Problem to work on: Output the passage of the h5py installation guide below that runs from "Last updated: April" up to and including "module (e.g. HDF5/1.10.6-CrayGNU-20.11-parallel).", reproducing it character for character.

Source text:
::::

Skip to content

Installing h5py with Parallel HDF5

Last updated: April 1, 2021

The following guide is if you want to install h5py with parallel (mpi) IO features. Therefore, h5py also requires a system-mpi linked mpi4py installation as well.

Installation:

  1. Load the current latest parallel HDF5 module (e.g. HDF5/1.10.6-CrayGNU-20.11-parallel).

    module load HDF5/1.10.6-CrayGNU-20.11-parallel
    
  2. Update environment variables

    export MPI_DIR=$MPICH_DIR
    export MPI_INCLUDE=$MPICH_DIR/include
    export MPI_LIB=$MPICH_DIR/lib
    export LB_LIBRARY_PATH=$MPI_DIR/lib:$LD_LIBRARY_PATH
    export MPICC=CC
    export mpicc=CC
    
    export HDF5_MPI="ON"
    export HDF5_DIR=/apps/daint/UES/jenkins/7.0.UP02-20.11/gpu/easybuild/software/HDF5/1.10.6-CrayGNU-20.11-parallel
    
  3. Install h5py from source.

    a. Clone repo locally:

    git clone https://github.com/h5py/h5py
    

    b. Update the setup_build.py file with the additional following include_dirs:

    settings['include_dirs'] += ['/opt/cray/pe/mpt/7.7.16/gni/mpich-gnu/8.2/include/']
    

    c. Install from locally using pip:

    pip install .
    

Testing:

Test h5py parallel build using following example script (parallel_h5py.py):

from mpi4py import MPI
import h5py

comm = MPI.COMM_WORLD
rank = comm.rank
size = comm.size

f = h5py.File('parallel_test.hdf5', 'w', driver='mpio', comm=MPI.COMM_WORLD)

dset = f.create_dataset('test', (size,), dtype='i')
dset[rank] = rank

f.close()
  1. Load system HDF5/xxx-parallel and your custom python environment with h5py and mpi4py. Run parallel_h5py.py script:

    srun python parallel_h5py.py
    
  2. Inspect output:

    h5dump parallel_test.h5

::::

Dataset entries:
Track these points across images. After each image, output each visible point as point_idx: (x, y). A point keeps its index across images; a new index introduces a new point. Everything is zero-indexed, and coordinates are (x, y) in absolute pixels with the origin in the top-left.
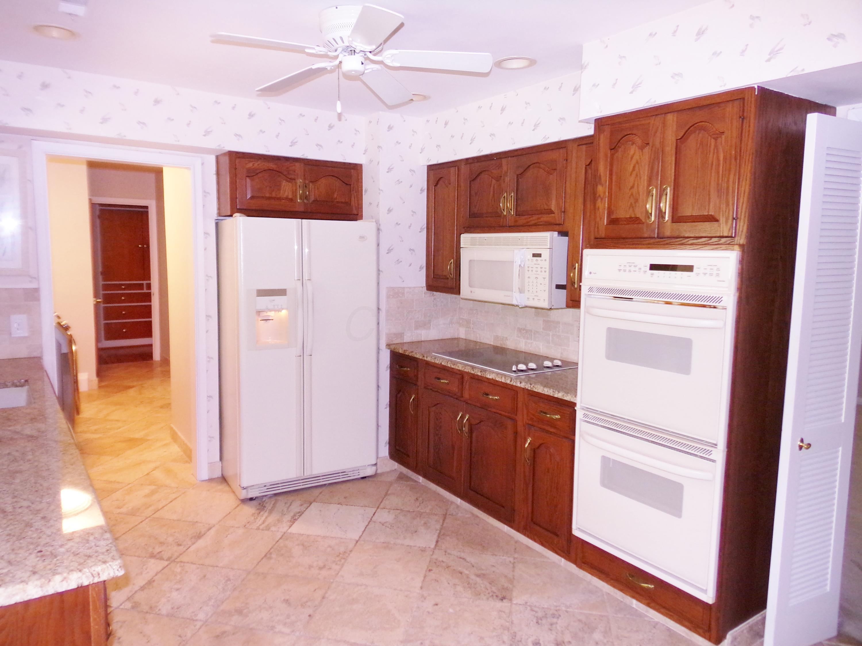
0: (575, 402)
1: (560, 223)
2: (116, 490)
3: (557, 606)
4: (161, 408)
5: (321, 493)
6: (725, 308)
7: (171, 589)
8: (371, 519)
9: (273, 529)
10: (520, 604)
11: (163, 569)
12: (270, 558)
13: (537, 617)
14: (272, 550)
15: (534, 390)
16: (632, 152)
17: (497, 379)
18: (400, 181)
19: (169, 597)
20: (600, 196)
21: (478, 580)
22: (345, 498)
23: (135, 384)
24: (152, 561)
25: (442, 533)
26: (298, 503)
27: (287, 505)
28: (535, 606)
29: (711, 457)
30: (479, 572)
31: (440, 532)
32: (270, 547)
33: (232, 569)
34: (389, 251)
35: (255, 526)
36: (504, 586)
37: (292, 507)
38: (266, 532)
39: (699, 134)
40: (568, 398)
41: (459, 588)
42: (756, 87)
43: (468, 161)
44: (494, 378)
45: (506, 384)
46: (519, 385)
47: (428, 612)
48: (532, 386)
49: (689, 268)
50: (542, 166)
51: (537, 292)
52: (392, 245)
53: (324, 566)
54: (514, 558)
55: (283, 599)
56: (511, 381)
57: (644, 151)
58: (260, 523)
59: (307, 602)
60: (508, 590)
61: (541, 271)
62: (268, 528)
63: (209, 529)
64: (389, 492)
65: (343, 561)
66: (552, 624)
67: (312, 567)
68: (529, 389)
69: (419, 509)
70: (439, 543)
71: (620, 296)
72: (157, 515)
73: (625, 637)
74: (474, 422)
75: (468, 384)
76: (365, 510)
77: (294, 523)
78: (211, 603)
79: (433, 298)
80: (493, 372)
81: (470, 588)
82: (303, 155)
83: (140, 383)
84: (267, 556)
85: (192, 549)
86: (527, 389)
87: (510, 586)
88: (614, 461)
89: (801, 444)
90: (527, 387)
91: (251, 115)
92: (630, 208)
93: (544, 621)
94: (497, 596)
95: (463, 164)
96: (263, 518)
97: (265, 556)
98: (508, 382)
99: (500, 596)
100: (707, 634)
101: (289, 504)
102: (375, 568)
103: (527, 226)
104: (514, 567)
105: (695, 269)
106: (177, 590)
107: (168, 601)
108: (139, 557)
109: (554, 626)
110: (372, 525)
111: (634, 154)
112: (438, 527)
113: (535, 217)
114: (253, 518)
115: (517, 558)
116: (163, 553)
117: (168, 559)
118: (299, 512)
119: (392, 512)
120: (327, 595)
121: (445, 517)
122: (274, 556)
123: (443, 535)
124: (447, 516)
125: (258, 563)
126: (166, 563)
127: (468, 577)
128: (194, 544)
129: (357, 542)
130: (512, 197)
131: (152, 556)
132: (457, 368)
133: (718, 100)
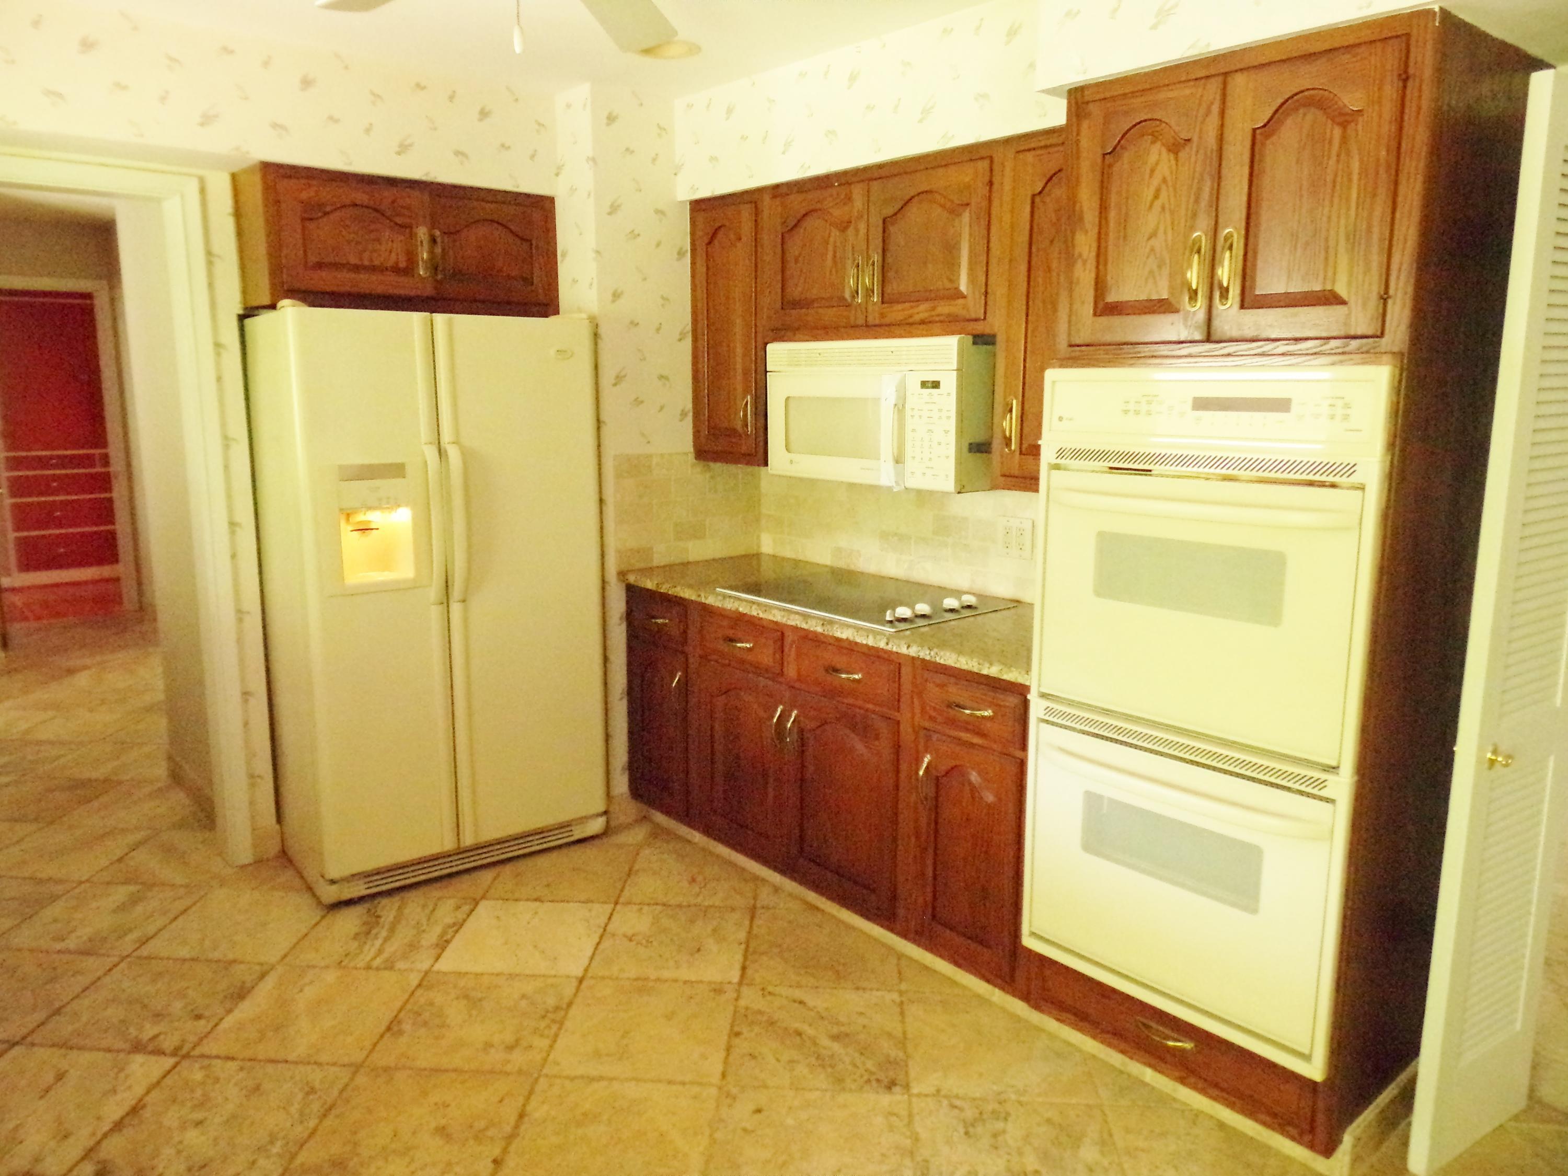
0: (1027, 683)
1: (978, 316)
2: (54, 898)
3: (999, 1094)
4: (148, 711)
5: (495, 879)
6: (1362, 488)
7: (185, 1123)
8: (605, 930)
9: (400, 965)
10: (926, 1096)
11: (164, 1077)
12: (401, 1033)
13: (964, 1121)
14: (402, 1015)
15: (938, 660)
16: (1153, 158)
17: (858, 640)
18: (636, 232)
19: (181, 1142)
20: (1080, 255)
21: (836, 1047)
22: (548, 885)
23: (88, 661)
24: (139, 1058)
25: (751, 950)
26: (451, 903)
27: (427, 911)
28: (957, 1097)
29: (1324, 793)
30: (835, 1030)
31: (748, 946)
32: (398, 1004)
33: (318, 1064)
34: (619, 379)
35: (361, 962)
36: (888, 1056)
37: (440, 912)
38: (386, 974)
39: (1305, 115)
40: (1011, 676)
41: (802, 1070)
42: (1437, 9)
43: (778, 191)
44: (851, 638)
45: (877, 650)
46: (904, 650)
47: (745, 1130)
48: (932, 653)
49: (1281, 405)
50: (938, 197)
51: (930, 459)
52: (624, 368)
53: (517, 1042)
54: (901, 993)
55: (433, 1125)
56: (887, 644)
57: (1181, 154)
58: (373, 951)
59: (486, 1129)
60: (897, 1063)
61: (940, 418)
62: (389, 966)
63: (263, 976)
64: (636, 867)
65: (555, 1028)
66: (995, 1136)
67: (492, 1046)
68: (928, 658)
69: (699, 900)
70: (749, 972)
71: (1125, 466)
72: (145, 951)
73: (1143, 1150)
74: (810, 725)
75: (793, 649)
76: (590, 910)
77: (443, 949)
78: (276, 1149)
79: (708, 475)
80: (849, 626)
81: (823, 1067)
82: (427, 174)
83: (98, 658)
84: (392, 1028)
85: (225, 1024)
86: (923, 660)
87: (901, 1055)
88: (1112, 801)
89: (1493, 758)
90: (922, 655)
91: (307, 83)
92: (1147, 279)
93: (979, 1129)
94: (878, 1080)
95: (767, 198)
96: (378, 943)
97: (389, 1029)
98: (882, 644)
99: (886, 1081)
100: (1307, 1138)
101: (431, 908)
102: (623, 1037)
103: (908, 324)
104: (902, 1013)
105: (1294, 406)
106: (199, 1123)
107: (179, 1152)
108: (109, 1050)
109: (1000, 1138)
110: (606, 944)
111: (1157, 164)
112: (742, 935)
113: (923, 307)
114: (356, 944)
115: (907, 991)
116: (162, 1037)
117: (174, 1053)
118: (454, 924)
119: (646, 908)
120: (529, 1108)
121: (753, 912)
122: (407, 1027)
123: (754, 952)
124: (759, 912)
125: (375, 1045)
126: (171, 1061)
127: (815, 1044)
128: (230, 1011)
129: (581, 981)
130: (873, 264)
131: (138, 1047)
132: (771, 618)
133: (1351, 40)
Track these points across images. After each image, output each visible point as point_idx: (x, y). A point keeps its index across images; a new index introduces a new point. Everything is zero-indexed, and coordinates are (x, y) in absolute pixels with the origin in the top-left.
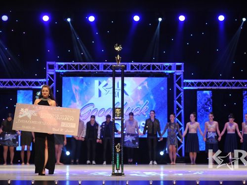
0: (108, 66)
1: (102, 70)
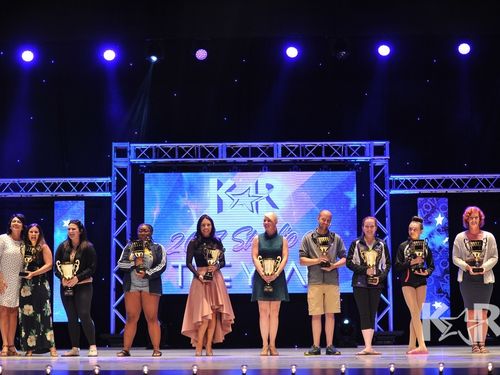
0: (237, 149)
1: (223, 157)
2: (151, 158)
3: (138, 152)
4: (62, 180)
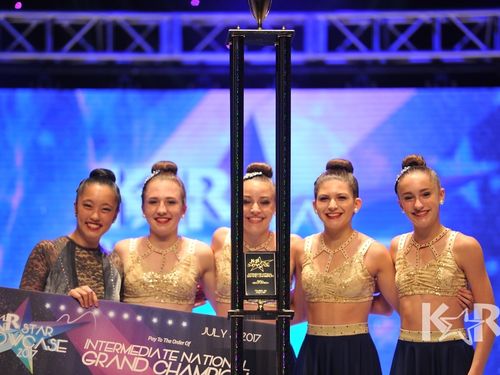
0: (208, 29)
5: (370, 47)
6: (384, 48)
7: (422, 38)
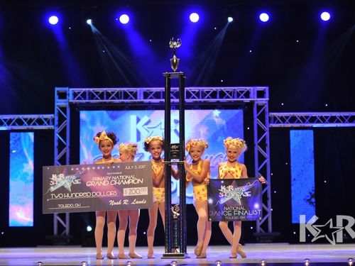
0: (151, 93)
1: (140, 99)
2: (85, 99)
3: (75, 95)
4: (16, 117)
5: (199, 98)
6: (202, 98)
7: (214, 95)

::::

Exercise answer:
Last updated: April 1, 2021

The following guide is if you want to install h5py with parallel (mpi) IO features. Therefore, h5py also requires a system-mpi linked mpi4py installation as well.

Installation:

  1. Load the current latest parallel HDF5 module (e.g. HDF5/1.10.6-CrayGNU-20.11-parallel).